Do you recall learning to ride a bicycle as a young child?
At first, you probably wobbled and fell and wanted to quit, especially if you banged a knee or an elbow in the fall. But with mom or dad at your side, or perhaps an older sibling, you had the courage to persevere. Or maybe you started out with training wheels, which made the learning experience easier and less risky. But at some point the training wheels had to come off, and then you were on your own.
As you practiced riding your bike, your skill and confidence grew. Eventually you got the hang of it, and soon were riding around the neighborhood as if you had been doing it all your life. You quickly realized that developing the ability to ride a bike greatly expanded your mobility. What you probably didn’t realize was that it also rewired your brain.
Research shows that when we learn a new skill or develop a new habit, it literally creates new pathways and connections in the brain. But developing those new pathways doesn’t happen overnight; it takes practice. And this is true whether we’re attempting to learn a physical skill like riding a bike or developing the mental disciplines and habits that help us win in business.
As children, we have plenty of time to practice learning new skills. In business, not so much. Between the constant interruptions from our treasured technology tools, the multitude of responsibilities on our plates, and the need to get the product out the door today, who has time to practice?
That’s why I constantly emphasize to clients and keynote audiences the importance of using “neuroprompts” to carve out time for practice drills at work. Neuroprompts take many forms. They might be visual reminders that keep our most important goals in front of us and help us stay focused on winning. They could be questions you pose to yourself and others to force you to pause and think differently for a minute or two; or train others to question you. They make very useful tools for reminding us to pause, think and focus as well as practice winning. Because if we don’t practice, we won’t get better at it.
What does practicing winning look like?
Focusing on the right things. Constantly aligning and engaging our teams in getting to the destination. Pausing from time to time to rethink our assumptions, attitudes and beliefs about our customers and our business. Most of all, practicing winning involves becoming more intentional with our time and energy so that we dedicate them to our highest priorities rather than simply doing the next urgent thing in front of us.
Neuroprompts come in a variety of sizes, shapes and formats. Sticky notes on your laptop screen or bathroom mirror. A funny cartoon on your desk that encourages you to slow down for a few minutes. A “ping” on your smart phone that reminds you to stop and refocus. Thought-bubble white boards that help you refocus and redirect after interruptions. How and where you employ neuroprompts is limited only by your imagination.
One of my favorites is a 3-minute ‘hourglass’ to help me start the day by focusing on winning. Every morning – before checking email, answering voice messages, or responding to any of the incessant demands on my attention – I sit down at my desk and spend three minutes focusing on what I need to do to win. If I’m on the road, I do it in my hotel room before breakfast. Either way, I mentally review my to-do list for the day and evaluate whether spending my time in that manner will support my vision of winning. If not, I decide whether it can be delegated, delayed or dumped altogether.

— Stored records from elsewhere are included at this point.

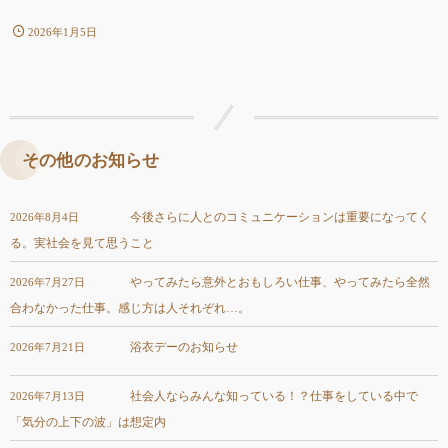
2026年1月5日
その他のお知らせ
今後さらに人とのコミュニケーションは重要になってく
2026年8月4日
る。実社会を見て思うこと
やってみたら意外とおもしろい仕事、やってみたら全然
2026年7月27日
合わなかった仕事。感じ方は人それぞれ…。
浴衣デーのお知らせ
2026年7月21日
社会人ならみんな知っている！？仕事をしている中で
2026年7月13日
「気分の上下の波」は想定内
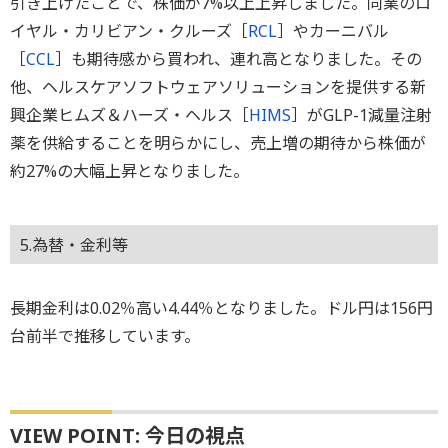
引き上げたことで、株価が7%以上上昇しました。同業のロ
イヤル・カリビアン・クルーズ［
RCL
］やカーニバル
［
CCL
］も期待感から買われ、連れ高となりました。その
他、ヘルスケアソフトウェアソリューションを提供する新
興企業ヒムズ＆ハーズ・ヘルス［
HIMS
］がGLP-1減量注射
薬を供給することを明らかにし、売上増の期待から株価が
約27%の大幅上昇となりました。
5.為替・金利等
長期金利は0.02％高い4.44％となりました。ドル円は156円
台前半で推移しています。
VIEW POINT: 今日の視点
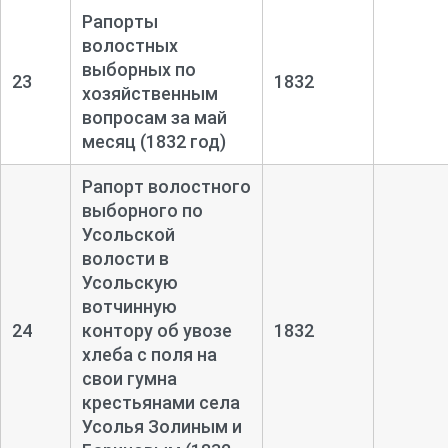
Рапорты
волостных
выборных по
23
1832
хозяйственным
вопросам за май
месяц (1832 год)
Рапорт волостного
выборного по
Усольской
волости в
Усольскую
вотчинную
24
контору об увозе
1832
хлеба с поля на
свои гумна
крестьянами села
Усолья Золиным и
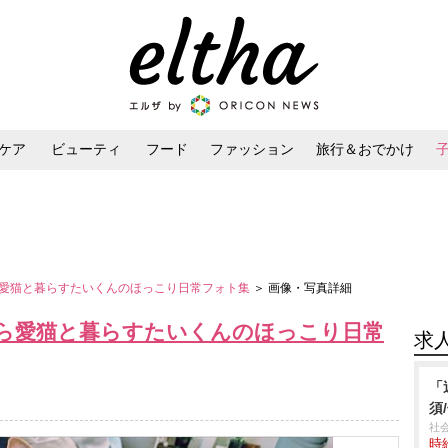
ケア
ビューティ
フード
ファッション
旅行＆おでかけ
ンケア
ダイエット・ボディケア
ヘアスタイル・ヘアアレンジ
愛猫と暮らすたいくんのほっこり日常フォト集
＞ 画像・写真詳細
ら愛猫と暮らすたいくんのほっこり日常
求
「
須
社
時給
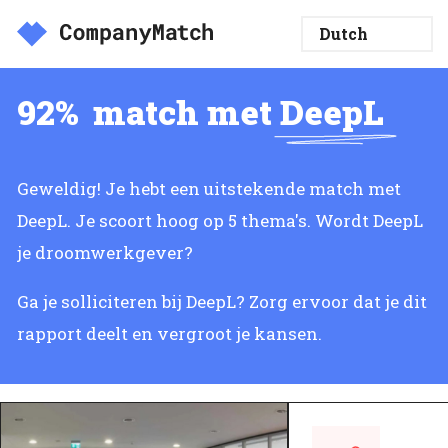
92%
match met
DeepL
Geweldig! Je hebt een uitstekende match met
DeepL. Je scoort hoog op 5 thema's. Wordt DeepL
je droomwerkgever?
Ga je solliciteren bij DeepL? Zorg ervoor dat je dit
rapport deelt en vergroot je kansen.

The beauty of this exercise (it really only takes three minutes!) is that it helps set priorities and manage your time more effectively. It supports a sense of confidence and enthusiasm when you make progress towards your goals. And when you get distracted, it reminds you to pause, refocus, and realign your actions with your vision of winning.
Using Neuroprompts
When working with clients, I find neuroprompts to be especially useful in getting the organization focused on winning. For example:
Assumption inventory. Once a quarter – or even monthly for industries undergoing profound change – gather your management team and ask:
- What has changed with our customers, our markets, our industry and the world at large since our last inventory?
- What assumptions are we continuing to make simply because we “know them to be true”? Of these, which are no longer valid? How do we know that?
- What processes, systems and ways of behaving are we continuing to hold onto because “we have always done it that way?”
- What ideas for new products or services have we come up with recently but didn’t follow through because “that will never work”? What has changed that might now make them feasible?
Project “pre-mortem.” When implementing a key strategic decision, ask the following questions to analyze your decision-making process before launching the project or initiative:
- Does the data supporting our decision come from multiple independent sources or just one source saying the same thing in different ways?
- Did the team engage in honest, open debate, or did we engage in “groupthink” in order to avoid conflict?
- Did the leader’s opinion unduly influence others in a certain direction?
- Did we accept the data without challenging it? Was there a rush to achieve consensus that might have caused key elements to be overlooked?
- What are we making up about this project? What voids of information are we filling in? What decisions are based on our “making stuff up” rather than on hard data?
Winning in today’s business world is not easy! It requires constant training and retraining, learning and unlearning of your brain. But it’s not likely to happen unless your regularly prompt yourself to do it. One of the great strengths of the human brain is its neuroplasticity – the ability to adapt and change. Are you using neuroprompts to leverage it?
Call to action: Identify one neuroprompt you can begin using to keep you and your team focused on winning.